-- BEGIN --
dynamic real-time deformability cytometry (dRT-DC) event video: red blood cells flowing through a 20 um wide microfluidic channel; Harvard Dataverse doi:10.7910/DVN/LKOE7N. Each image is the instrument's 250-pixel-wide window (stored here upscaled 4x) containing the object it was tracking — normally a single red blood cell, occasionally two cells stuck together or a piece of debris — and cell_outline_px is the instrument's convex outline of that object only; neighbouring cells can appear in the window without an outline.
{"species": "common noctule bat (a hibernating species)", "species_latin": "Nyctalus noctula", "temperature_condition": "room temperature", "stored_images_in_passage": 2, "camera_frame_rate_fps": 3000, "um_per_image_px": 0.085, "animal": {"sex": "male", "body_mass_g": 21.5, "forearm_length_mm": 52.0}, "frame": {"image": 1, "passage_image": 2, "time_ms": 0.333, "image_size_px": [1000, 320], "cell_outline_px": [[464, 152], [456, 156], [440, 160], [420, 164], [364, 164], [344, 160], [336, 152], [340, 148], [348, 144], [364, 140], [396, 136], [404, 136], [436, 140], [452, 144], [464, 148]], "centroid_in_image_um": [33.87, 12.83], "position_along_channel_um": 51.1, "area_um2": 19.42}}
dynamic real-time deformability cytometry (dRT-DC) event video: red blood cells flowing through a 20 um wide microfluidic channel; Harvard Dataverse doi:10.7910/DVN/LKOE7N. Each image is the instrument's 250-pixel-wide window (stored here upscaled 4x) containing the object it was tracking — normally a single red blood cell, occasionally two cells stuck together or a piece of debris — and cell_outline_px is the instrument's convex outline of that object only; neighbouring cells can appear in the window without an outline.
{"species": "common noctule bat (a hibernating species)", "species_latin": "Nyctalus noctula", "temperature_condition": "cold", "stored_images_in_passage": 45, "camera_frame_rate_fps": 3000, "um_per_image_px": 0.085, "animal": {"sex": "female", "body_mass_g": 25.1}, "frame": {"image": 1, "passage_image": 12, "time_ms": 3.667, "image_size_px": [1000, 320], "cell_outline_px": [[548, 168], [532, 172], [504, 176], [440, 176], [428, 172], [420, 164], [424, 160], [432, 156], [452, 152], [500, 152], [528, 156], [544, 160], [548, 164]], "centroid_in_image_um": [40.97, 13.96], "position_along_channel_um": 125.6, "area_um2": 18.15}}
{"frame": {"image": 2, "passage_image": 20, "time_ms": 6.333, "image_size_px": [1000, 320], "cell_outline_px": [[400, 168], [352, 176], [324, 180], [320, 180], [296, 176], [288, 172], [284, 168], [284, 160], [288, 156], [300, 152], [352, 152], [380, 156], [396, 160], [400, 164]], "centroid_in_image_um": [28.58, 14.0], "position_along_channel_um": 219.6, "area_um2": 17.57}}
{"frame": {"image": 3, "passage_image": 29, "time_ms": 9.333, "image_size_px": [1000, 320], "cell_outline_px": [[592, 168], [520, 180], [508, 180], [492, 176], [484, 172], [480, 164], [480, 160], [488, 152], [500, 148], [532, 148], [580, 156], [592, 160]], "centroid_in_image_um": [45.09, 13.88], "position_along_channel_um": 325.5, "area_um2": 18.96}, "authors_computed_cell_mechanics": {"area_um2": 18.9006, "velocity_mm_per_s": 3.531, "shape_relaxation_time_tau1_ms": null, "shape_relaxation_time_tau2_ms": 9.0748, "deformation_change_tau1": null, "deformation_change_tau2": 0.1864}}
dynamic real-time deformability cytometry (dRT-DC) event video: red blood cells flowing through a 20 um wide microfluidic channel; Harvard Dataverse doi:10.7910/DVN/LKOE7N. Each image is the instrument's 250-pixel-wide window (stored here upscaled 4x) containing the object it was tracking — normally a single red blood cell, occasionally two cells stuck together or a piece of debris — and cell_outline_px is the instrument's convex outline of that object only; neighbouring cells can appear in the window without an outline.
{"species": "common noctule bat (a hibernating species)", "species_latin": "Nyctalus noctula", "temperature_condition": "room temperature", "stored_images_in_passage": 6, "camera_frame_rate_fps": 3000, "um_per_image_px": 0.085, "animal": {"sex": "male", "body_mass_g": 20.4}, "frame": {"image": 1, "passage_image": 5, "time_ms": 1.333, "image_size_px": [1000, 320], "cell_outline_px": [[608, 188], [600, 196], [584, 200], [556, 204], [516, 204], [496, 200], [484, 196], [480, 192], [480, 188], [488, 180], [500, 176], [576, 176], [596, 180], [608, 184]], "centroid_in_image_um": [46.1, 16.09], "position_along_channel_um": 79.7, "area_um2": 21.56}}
-- END --
Copy out all the entries shown above, character for character.

• [EXERCISE ANSWER]
dynamic real-time deformability cytometry (dRT-DC) event video: red blood cells flowing through a 20 um wide microfluidic channel; Harvard Dataverse doi:10.7910/DVN/LKOE7N. Each image is the instrument's 250-pixel-wide window (stored here upscaled 4x) containing the object it was tracking — normally a single red blood cell, occasionally two cells stuck together or a piece of debris — and cell_outline_px is the instrument's convex outline of that object only; neighbouring cells can appear in the window without an outline.
{"species": "common noctule bat (a hibernating species)", "species_latin": "Nyctalus noctula", "temperature_condition": "room temperature", "stored_images_in_passage": 2, "camera_frame_rate_fps": 3000, "um_per_image_px": 0.085, "animal": {"sex": "male", "body_mass_g": 21.5, "forearm_length_mm": 52.0}, "frame": {"image": 1, "passage_image": 2, "time_ms": 0.333, "image_size_px": [1000, 320], "cell_outline_px": [[464, 152], [456, 156], [440, 160], [420, 164], [364, 164], [344, 160], [336, 152], [340, 148], [348, 144], [364, 140], [396, 136], [404, 136], [436, 140], [452, 144], [464, 148]], "centroid_in_image_um": [33.87, 12.83], "position_along_channel_um": 51.1, "area_um2": 19.42}}
dynamic real-time deformability cytometry (dRT-DC) event video: red blood cells flowing through a 20 um wide microfluidic channel; Harvard Dataverse doi:10.7910/DVN/LKOE7N. Each image is the instrument's 250-pixel-wide window (stored here upscaled 4x) containing the object it was tracking — normally a single red blood cell, occasionally two cells stuck together or a piece of debris — and cell_outline_px is the instrument's convex outline of that object only; neighbouring cells can appear in the window without an outline.
{"species": "common noctule bat (a hibernating species)", "species_latin": "Nyctalus noctula", "temperature_condition": "cold", "stored_images_in_passage": 45, "camera_frame_rate_fps": 3000, "um_per_image_px": 0.085, "animal": {"sex": "female", "body_mass_g": 25.1}, "frame": {"image": 1, "passage_image": 12, "time_ms": 3.667, "image_size_px": [1000, 320], "cell_outline_px": [[548, 168], [532, 172], [504, 176], [440, 176], [428, 172], [420, 164], [424, 160], [432, 156], [452, 152], [500, 152], [528, 156], [544, 160], [548, 164]], "centroid_in_image_um": [40.97, 13.96], "position_along_channel_um": 125.6, "area_um2": 18.15}}
{"frame": {"image": 2, "passage_image": 20, "time_ms": 6.333, "image_size_px": [1000, 320], "cell_outline_px": [[400, 168], [352, 176], [324, 180], [320, 180], [296, 176], [288, 172], [284, 168], [284, 160], [288, 156], [300, 152], [352, 152], [380, 156], [396, 160], [400, 164]], "centroid_in_image_um": [28.58, 14.0], "position_along_channel_um": 219.6, "area_um2": 17.57}}
{"frame": {"image": 3, "passage_image": 29, "time_ms": 9.333, "image_size_px": [1000, 320], "cell_outline_px": [[592, 168], [520, 180], [508, 180], [492, 176], [484, 172], [480, 164], [480, 160], [488, 152], [500, 148], [532, 148], [580, 156], [592, 160]], "centroid_in_image_um": [45.09, 13.88], "position_along_channel_um": 325.5, "area_um2": 18.96}, "authors_computed_cell_mechanics": {"area_um2": 18.9006, "velocity_mm_per_s": 3.531, "shape_relaxation_time_tau1_ms": null, "shape_relaxation_time_tau2_ms": 9.0748, "deformation_change_tau1": null, "deformation_change_tau2": 0.1864}}
dynamic real-time deformability cytometry (dRT-DC) event video: red blood cells flowing through a 20 um wide microfluidic channel; Harvard Dataverse doi:10.7910/DVN/LKOE7N. Each image is the instrument's 250-pixel-wide window (stored here upscaled 4x) containing the object it was tracking — normally a single red blood cell, occasionally two cells stuck together or a piece of debris — and cell_outline_px is the instrument's convex outline of that object only; neighbouring cells can appear in the window without an outline.
{"species": "common noctule bat (a hibernating species)", "species_latin": "Nyctalus noctula", "temperature_condition": "room temperature", "stored_images_in_passage": 6, "camera_frame_rate_fps": 3000, "um_per_image_px": 0.085, "animal": {"sex": "male", "body_mass_g": 20.4}, "frame": {"image": 1, "passage_image": 5, "time_ms": 1.333, "image_size_px": [1000, 320], "cell_outline_px": [[608, 188], [600, 196], [584, 200], [556, 204], [516, 204], [496, 200], [484, 196], [480, 192], [480, 188], [488, 180], [500, 176], [576, 176], [596, 180], [608, 184]], "centroid_in_image_um": [46.1, 16.09], "position_along_channel_um": 79.7, "area_um2": 21.56}}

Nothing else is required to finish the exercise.